La société a beau détourner le regard, une farandole d’études prouve que la vie sexuelle des séniors d’aujourd’hui bat son plein, et ce, jusqu’à un âge avancé. Mieux, certains vivent un âge d’or en la matière. Mais quel est le secret de cette libido vigoureuse? Et à quoi ressemblent leurs galipettes? Enquête sous la couette des aînés.
Quand Catherine, 62 ans, a consacré un espace à la vente de sex-toys dans son magasin de prêt-à-porter de Venasque dans le Vaucluse, elle a mal ciblé sa clientèle. “Moi qui pensais capter les jeunes du village, en réalité, c’est les femmes de 70 ans qui se sont laissées tenter!”, assure-t-elle, pas peu fière d’avoir initié la dynamique. Curieuses d’explorer leur plaisir ou activement à la recherche d’un orgasme perdu, ses clientes ont de sérieuses raisons de succomber à la tentation. Si elle profite à titre personnel d’une sexualité active avec son conjoint, Catherine comprend leur quête. “À un certain âge, le corps a parfois du mal à suivre les envies sexuelles qui nous traversent”, souffle-t-elle. Pause. L’image convoquée, celle de deux corps fripés en pleins ébats, vous heurte? Elle traduit pourtant la réalité quotidienne de ceux qu’on encarte sous le terme “séniors” – les plus de 60 ans, selon l’OMS et l’ONU – et dont l’amour des galipettes est souligné par une farandole de statistiques. Selon un rapport de l’association Petits Frères des Pauvres de 2022, une personne âgée sur deux a des relations intimes, et 91% en sont satisfaites. Une étude menée en 2019 par l’association Terre des Séniors en France montre quant à elle qu’un tiers des plus de 70 ans fait l’amour au moins deux fois par mois, un chiffre en constante augmentation, quand la fréquence des rapports des 18-35 ans ne cesse de baisser. Et n’allez pas croire que les aînés sont plan-plan: 70% font l’amour hors du lit, 73% offrent régulièrement un accessoire sexuel à leur partenaire pour Noël et 82% regardent du porno. Ils ont même un Kamasutra rien que pour eux: le livre Silver Kama du gérontologue Pierre Laclos qui propose 30 positions adaptées aux profils à articulations rouillées et dos voûté. “La libido existe toujours à cet âge, elle est juste inhibée par honte”, tranche Aurélie Lieuché, infirmière à domicile et formatrice sur les questions de sexualité en Ehpad.

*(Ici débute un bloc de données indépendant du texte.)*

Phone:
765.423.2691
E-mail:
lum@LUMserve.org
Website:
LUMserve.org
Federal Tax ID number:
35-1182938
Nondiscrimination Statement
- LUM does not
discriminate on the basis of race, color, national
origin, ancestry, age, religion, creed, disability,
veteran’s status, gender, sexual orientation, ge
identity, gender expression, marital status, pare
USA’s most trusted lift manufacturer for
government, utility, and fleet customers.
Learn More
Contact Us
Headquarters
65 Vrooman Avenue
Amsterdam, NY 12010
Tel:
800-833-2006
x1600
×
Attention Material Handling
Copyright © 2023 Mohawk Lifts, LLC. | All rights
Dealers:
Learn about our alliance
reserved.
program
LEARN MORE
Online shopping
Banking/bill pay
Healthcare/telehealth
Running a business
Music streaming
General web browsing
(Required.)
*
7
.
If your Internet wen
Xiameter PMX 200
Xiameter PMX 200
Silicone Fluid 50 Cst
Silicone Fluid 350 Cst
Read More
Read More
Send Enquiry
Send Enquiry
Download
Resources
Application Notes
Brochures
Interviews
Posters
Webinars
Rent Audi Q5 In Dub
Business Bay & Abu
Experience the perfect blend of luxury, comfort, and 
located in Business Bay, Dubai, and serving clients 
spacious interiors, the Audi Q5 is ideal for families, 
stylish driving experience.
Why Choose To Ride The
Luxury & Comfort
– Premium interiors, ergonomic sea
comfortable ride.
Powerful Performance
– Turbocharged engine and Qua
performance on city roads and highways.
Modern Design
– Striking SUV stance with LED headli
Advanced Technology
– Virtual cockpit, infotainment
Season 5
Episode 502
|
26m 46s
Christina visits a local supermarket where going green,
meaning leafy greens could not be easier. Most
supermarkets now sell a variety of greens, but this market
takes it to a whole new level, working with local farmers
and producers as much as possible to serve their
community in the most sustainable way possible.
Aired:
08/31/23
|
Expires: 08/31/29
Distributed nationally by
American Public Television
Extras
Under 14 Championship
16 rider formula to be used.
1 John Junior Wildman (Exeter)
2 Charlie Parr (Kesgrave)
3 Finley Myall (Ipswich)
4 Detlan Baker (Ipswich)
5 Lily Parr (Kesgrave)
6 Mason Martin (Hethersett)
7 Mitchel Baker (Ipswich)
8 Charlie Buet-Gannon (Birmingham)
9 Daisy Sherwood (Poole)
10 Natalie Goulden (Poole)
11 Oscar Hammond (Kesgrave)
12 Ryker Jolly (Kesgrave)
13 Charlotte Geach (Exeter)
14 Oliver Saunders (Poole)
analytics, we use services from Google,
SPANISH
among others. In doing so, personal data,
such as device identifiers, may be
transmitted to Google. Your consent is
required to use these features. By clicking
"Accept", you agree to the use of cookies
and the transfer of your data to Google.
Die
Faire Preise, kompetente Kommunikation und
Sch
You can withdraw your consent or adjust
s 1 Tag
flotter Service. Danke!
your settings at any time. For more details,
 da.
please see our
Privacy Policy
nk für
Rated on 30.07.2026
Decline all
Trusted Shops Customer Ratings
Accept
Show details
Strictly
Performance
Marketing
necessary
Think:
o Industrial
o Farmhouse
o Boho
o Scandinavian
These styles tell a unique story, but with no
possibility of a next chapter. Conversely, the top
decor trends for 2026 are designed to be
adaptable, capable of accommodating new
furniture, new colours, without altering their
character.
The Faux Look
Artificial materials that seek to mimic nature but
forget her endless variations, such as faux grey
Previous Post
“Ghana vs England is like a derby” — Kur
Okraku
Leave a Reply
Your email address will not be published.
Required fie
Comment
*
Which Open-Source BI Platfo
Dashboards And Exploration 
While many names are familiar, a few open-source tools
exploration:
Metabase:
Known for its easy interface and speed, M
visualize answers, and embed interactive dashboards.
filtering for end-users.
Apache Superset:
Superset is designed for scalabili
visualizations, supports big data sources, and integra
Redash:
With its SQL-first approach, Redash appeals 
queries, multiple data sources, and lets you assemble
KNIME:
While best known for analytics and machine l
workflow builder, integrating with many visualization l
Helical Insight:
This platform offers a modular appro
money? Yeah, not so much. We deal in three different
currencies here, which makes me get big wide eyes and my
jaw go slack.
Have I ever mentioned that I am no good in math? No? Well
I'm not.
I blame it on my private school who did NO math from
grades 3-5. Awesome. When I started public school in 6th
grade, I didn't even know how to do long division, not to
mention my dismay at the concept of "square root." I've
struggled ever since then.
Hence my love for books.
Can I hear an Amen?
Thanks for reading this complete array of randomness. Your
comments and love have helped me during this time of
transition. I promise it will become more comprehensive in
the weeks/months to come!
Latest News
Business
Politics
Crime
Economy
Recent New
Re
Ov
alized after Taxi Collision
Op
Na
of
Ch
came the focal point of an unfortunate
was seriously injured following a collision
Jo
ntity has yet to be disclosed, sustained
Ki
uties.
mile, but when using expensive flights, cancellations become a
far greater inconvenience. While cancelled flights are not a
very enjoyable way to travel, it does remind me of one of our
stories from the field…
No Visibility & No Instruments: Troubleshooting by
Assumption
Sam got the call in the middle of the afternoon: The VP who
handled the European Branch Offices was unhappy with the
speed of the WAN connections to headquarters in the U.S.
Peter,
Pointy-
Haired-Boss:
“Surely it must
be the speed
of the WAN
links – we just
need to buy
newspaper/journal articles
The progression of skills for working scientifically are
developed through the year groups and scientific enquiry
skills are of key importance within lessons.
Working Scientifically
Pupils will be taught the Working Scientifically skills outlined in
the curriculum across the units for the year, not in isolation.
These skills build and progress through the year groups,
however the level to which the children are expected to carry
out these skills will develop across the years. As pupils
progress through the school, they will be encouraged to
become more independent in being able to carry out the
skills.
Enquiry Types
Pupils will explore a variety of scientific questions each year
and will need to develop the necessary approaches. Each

Je pensais que la boutique était fermée. Mais le sexe c’est comme le vélo, ça ne s’oublie pas. L’orgasme ne perd rien en intensité, alors pourquoi s’en priver?
Béatrice, habitante d’Amiens de 71 ans, fait partie de ces joyeux adeptes d’une sexualité libérée. Au décès de son mari il y a trois ans, elle s’est d’abord interdit toute rencontre, par loyauté. Avant de faire volte-face. “Je pensais aussi que la boutique était fermée. Mais le sexe c’est comme le vélo, ça ne s’oublie pas. L’orgasme ne perd rien en intensité, alors pourquoi s’en priver?, questionne la retraitée. Mon mari aurait sûrement souhaité que je vive ma vie jusqu’au bout.” Elle s’inscrit alors sur le site
de rencontre Nos Belles Années, et l’aventure démarre. Elle y rencontre une vingtaine d’hommes, et concrétise avec cinq d’entre eux. Un ratio mûrement réfléchi. “Vous savez, plus on est vieux, plus on est exigeants. On sait que ça ne sera pas éternel, alors c’est précieux!” Sur le groupe Facebook Séniors très actifs, qui réunit près de 19 000 membres, la possibilité d’une vie sexuelle n’est même plus un débat. Et qu’elle soit l’objet de frustrations ou de découvertes inattendues, elle ne manque pas de donner lieu à de bonnes boutades. “Pourquoi s’abstenir tant que ça fonctionne? C’est maintenant ou jamais!”, déclare Claude. “Le sexe oui, mais avec des mecs plus jeunes! Y a pas de mal à se faire du bien”, soutient Josette. “Gare aux esprits étroits de ce groupe: je suis plutôt aventureux dans le domaine!”, tonne Bernard de son côté.